SO WE WANT AN ANGLE THAT HAS A COTANGENT FUNCTION VALUE OF -1.
WELL, A 45 DEGREE ANGLE
DOES HAVE A COTANGENT FUNCTION VALUE OF +1.
SO 45 DEGREES WILL BE OUR REFERENCE ANGLE.
BUT SINCE WE WANT AN ANGLE IN THIS INTERVAL
IT'S GOING TO HAVE TO BE IN THE SECOND QUADRANT.
SO WE'LL SKETCH A 45 DEGREE REFERENCE ANGLE
IN THE SECOND QUADRANT.
IT WILL BE HERE.
NOTICE HOW THE X COORDINATE WOULD BE NEGATIVE.
THE Y COORDINATE WOULD BE POSITIVE,
AND THIS WOULD BE SQUARE ROOT TWO.
SO THE ANGLE WE'RE LOOKING FOR ON THIS INTERVAL
WOULD BE FROM HERE TO HERE OR 135 DEGREES.
AND 135 DEGREES IS THE SAME AS 3PI/4 RADIANS.

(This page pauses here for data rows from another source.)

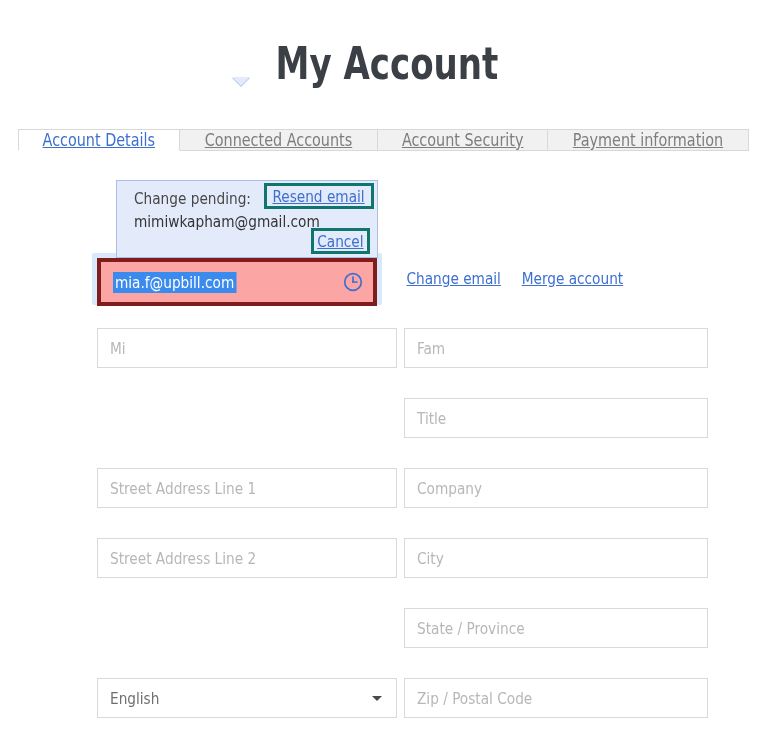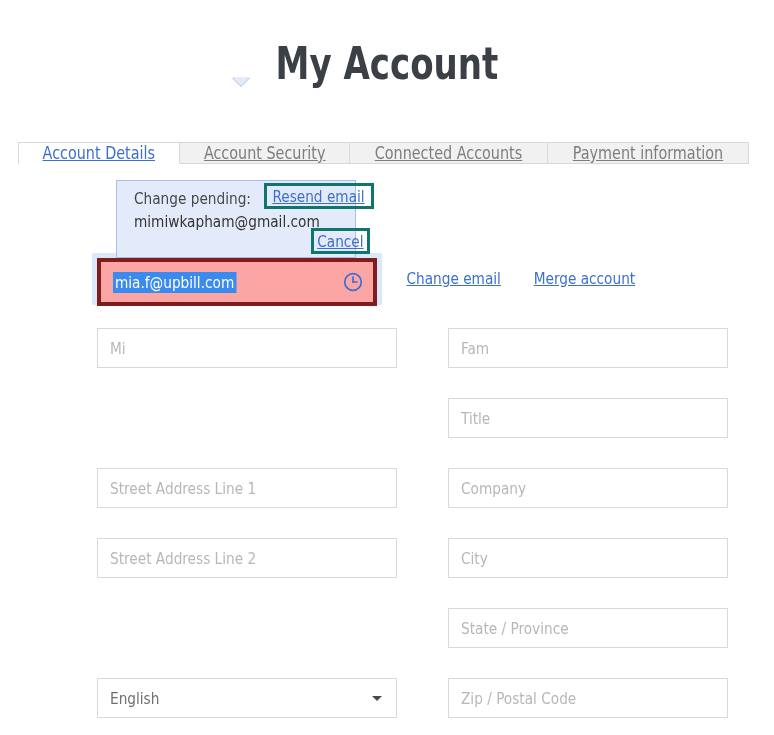--- a/index.html
+++ b/index.html
@@ -24,21 +24,21 @@
     color: #3b3f46;
     letter-spacing: 0px;
     transform: scaleX(0.86);
   }
 
   
   .tabs {
     position: absolute;
     top: 129px; left: 18px; width: 700px; height: 48px;
     display: flex;
-    align-items: center;
+    align-items: flex-start;
   }
   .tab {
     background: #f1f1f1;
     border: 1px solid #d8d8d8;
     border-left: none;
     display: flex;
     align-items: center;
     justify-content: center;
     padding: 0 20px;
     cursor: pointer;
@@ -71,21 +71,21 @@
   .field {
     position: absolute;
     height: 40px;
     border: 1px solid #d9d9d9;
     background: #ffffff;
     display: flex;
     align-items: center;
     padding: 0 12px;
   }
   .field.left  { left: 97px;  width: 300px; }
-  .field.right { left: 404px; width: 280px; margin-left: 44px; }
+  .field.right { left: 404px; width: 304px; }
 
   .field .ph {
     font-family: "DejaVu Sans Condensed", "Liberation Sans Narrow", "Liberation Sans", sans-serif;
     font-size: 16px;
     color: #b7b7b7;
     transform: scaleX(0.95);
     transform-origin: left center;
     white-space: nowrap;
   }
   .field .val {
@@ -147,37 +147,37 @@
     position: absolute;
     right: 10px; top: 50%;
     margin-top: -10px;
     width: 20px; height: 20px;
   }
 
   .email-links {
     position: absolute;
     left: 404px; top: 11px;
     display: flex;
-    gap: 28px;
+    gap: 16px;
   }
   .email-links a {
     font-family: "DejaVu Sans Condensed", "Liberation Sans Narrow", "Liberation Sans", sans-serif;
     font-size: 16px;
     color: #3c6fd0;
     text-decoration: underline;
     white-space: nowrap;
     cursor: pointer;
     transform: scaleX(0.95);
   }
 
   
   .popover {
     position: absolute;
     left: 116px; top: 180px;
-    width: 240px; height: 78px;
+    width: 262px; height: 78px;
     background: #e3eafa;
     border: 1px solid #aebde2;
     z-index: 20;
   }
   .popover-arrow {
     position: absolute;
     left: 232px; top: 77px;
     width: 0; height: 0;
     border-left: 9px solid transparent;
     border-right: 9px solid transparent;
@@ -232,24 +232,24 @@
 
 <div id="page">
 
   <div class="page-title">My Account</div>
 
   <div class="tabs">
     <div class="tab active">
       <span class="tab-label">Account Details</span>
     </div>
     <div class="tab">
+      <span class="tab-label">Connected Accounts</span>
+    </div>
+    <div class="tab">
       <span class="tab-label">Account Security</span>
-    </div>
-    <div class="tab">
-      <span class="tab-label">Connected Accounts</span>
     </div>
     <div class="tab" style="flex:1 1 auto;">
       <span class="tab-label">Payment information</span>
     </div>
   </div>
 
   <div class="popover">
     <span class="pop-line1">Change pending:</span>
     <span class="pop-email">mimiwkapham@gmail.com</span>
   </div>

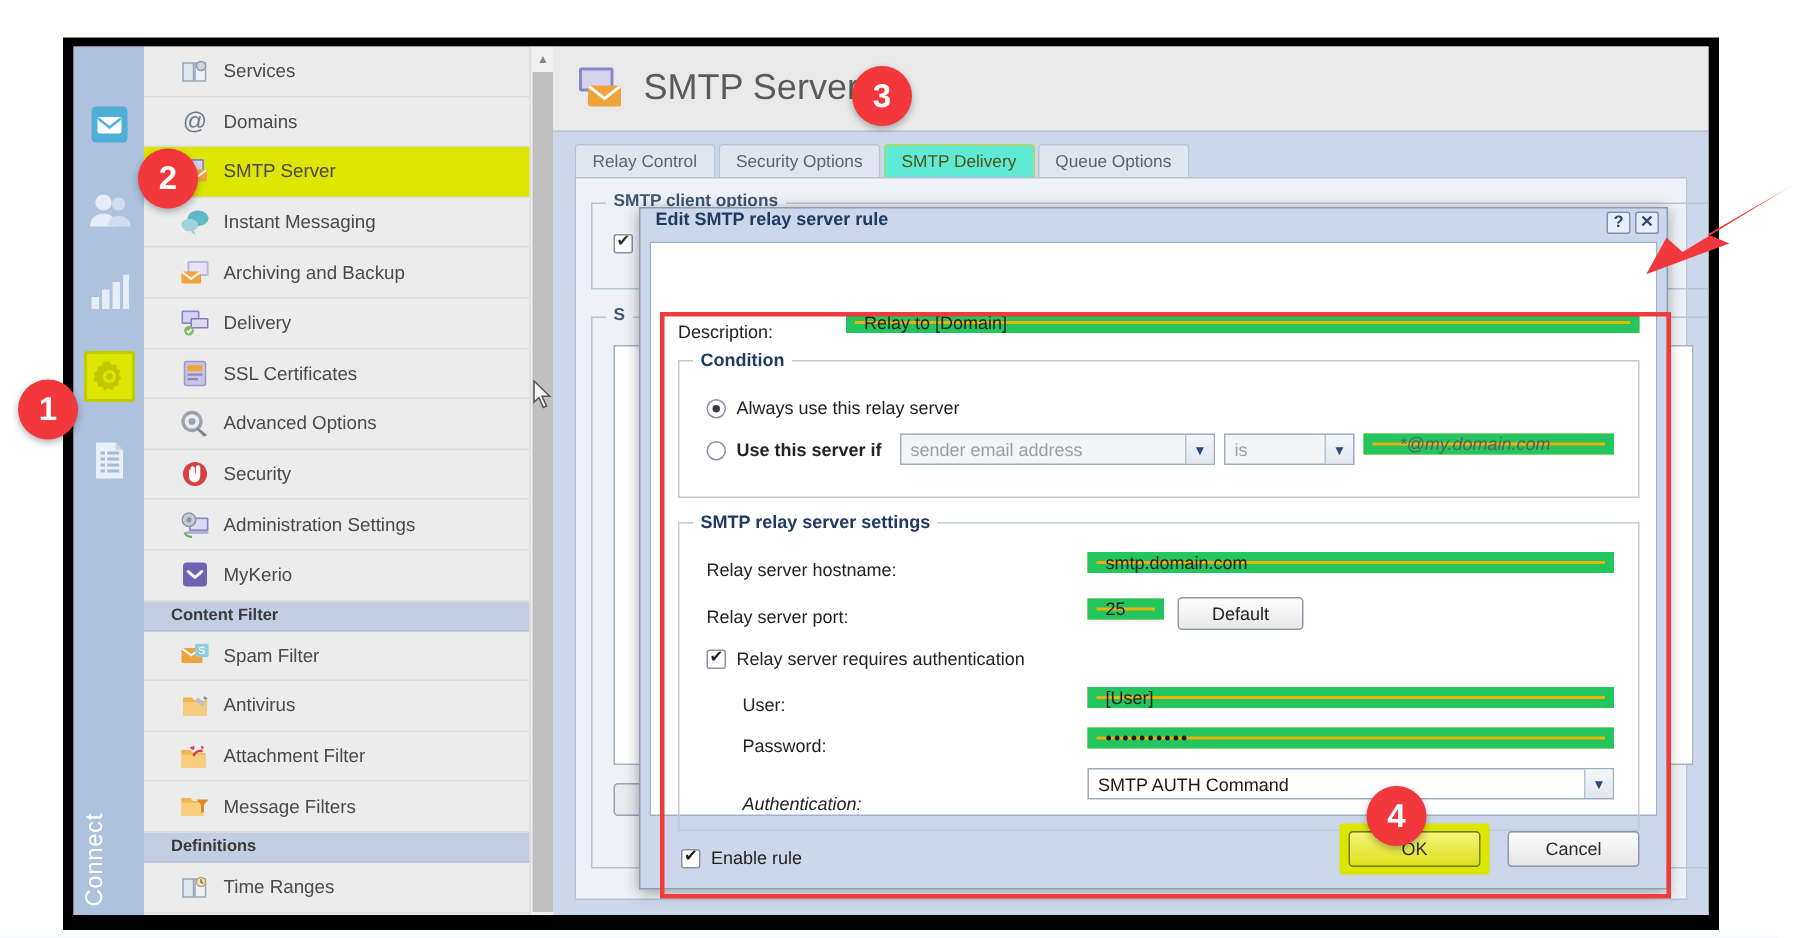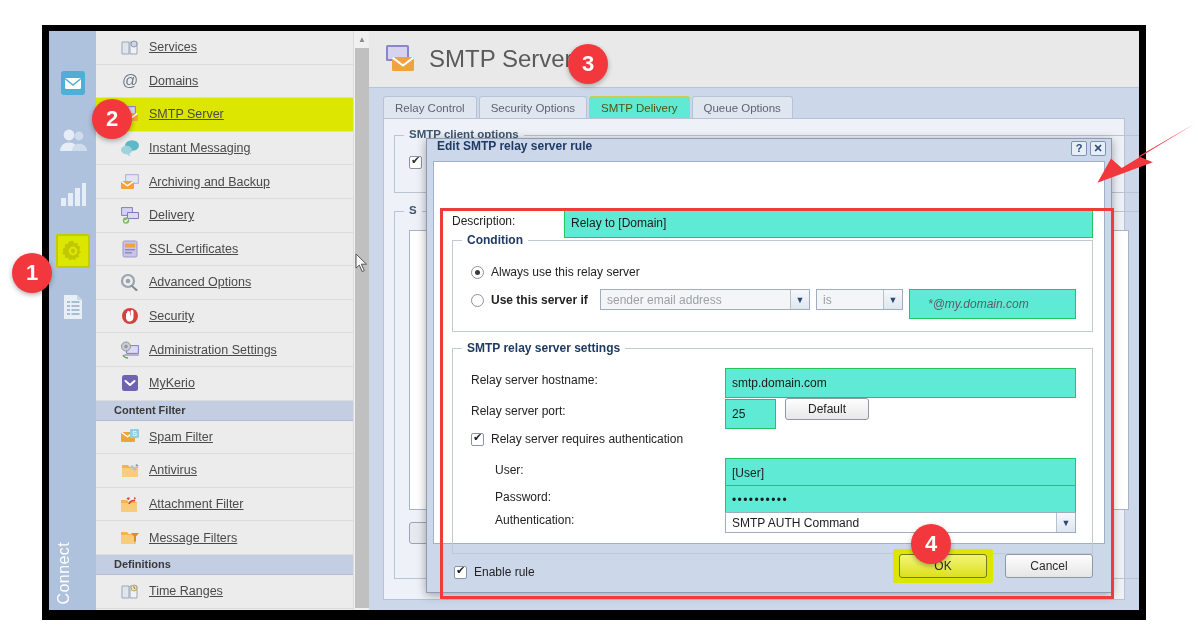--- a/index.html
+++ b/index.html
@@ -46,21 +46,21 @@
   
   .sidebar {
     position: absolute; left: 47px; top: 0; width: 273px; height: 100%;
     background: #ececec;
   }
   .menu-item {
     position: relative; height: 33.6px;
     display: flex; align-items: center;
     padding-left: 24px;
     border-bottom: 1px solid #dcdcdc;
-    font-size: 12.5px; color: #4a4a4a; text-decoration: underline;
+    font-size: 12.5px; color: #4a4a4a;
   }
   .menu-item.selected { background: #dde600; }
   .menu-item .mi-icon {
     width: 20px; height: 20px; margin-right: 9px;
     display: flex; align-items: center; justify-content: center; flex: 0 0 20px;
   }
   .menu-item .mi-label { white-space: nowrap; }
   .menu-group {
     height: 20px; background: #c3cee2; border-bottom: 1px solid #b2bdd2;
     display: flex; align-items: center; padding-left: 18px;
@@ -182,22 +182,22 @@
   .red-rect {
     position: absolute; left: 6px; top: 46px;
     width: 674px; height: 391px;
     border: 3px solid #ef3b3b; pointer-events: none; z-index: 6;
   }
 
   
   .form { position: absolute; left: 0; top: 0; right: 0; bottom: 0; }
   .lbl { position: absolute; font-size: 12px; color: #232323; white-space: nowrap; }
   .tbox {
-    position: absolute; height: 30px; background: #5eead4;
-    border: 1px solid #22c55e; font-size: 12px; color: #1b1b1b;
+    position: absolute; height: 14px; background: #eab308;
+    border: 6px solid #22c55e; font-size: 12px; color: #1b1b1b;
     display: flex; align-items: center; padding-left: 6px;
   }
   .tbox.italic { font-style: italic; color: #5a5f66; }
   .combo {
     position: absolute; height: 21px; background: #ffffff;
     border: 1px solid #9fadc0; font-size: 12px; color: #1b1b1b;
     display: flex; align-items: center; padding-left: 6px;
   }
   .combo .arrow {
     position: absolute; right: 0; top: 0; bottom: 0; width: 19px;
@@ -595,21 +595,21 @@
               <div class="lbl" style="left:38px; top:83px;">Relay server requires authentication</div>
 
               <div class="lbl" style="left:42px; top:114px;">User:</div>
               <div class="tbox" style="left:272px; top:109px; width:351px;">[User]</div>
 
               <div class="lbl" style="left:42px; top:141px;">Password:</div>
               <div class="tbox" style="left:272px; top:136px; width:351px;">
                 <span class="pwdots">••••••••••</span>
               </div>
 
-              <div class="lbl" style="left:42px; top:164px;">Authentication:</div>
+              <div class="lbl" style="left:42px; top:180px;font-style:italic;">Authentication:</div>
               <div class="combo" style="left:272px; top:163px; width:351px;">
                 <span class="ctext">SMTP AUTH Command</span>
                 <span class="arrow">▼</span>
               </div>
             </div>
 
             <div class="chk on" style="left:20px; top:404px;"></div>
             <div class="lbl" style="left:40px; top:403px;">Enable rule</div>
           </div>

AND JUST BE AWARE ON THIS LAST ONE,
IF YOUR TEXTBOOK DEFINES THE OUTPUT OR THE RANGE
FOR INVERSE COTANGENT AS THETA ON THE INTERVAL
FROM -PI/2 TO +PI/2,
THEN INSTEAD OF 3PI/4,
WE'D BE OVER HERE IN THE FORTH QUADRANT AT -PI/4.
SO BE SURE AND CHECK YOUR TEXTBOOK ON THEIR DEFINITION
OF THE OUTPUT OR RANGE FOR INVERSE COTANGENT.
I HOPE YOU FOUND THIS HELPFUL.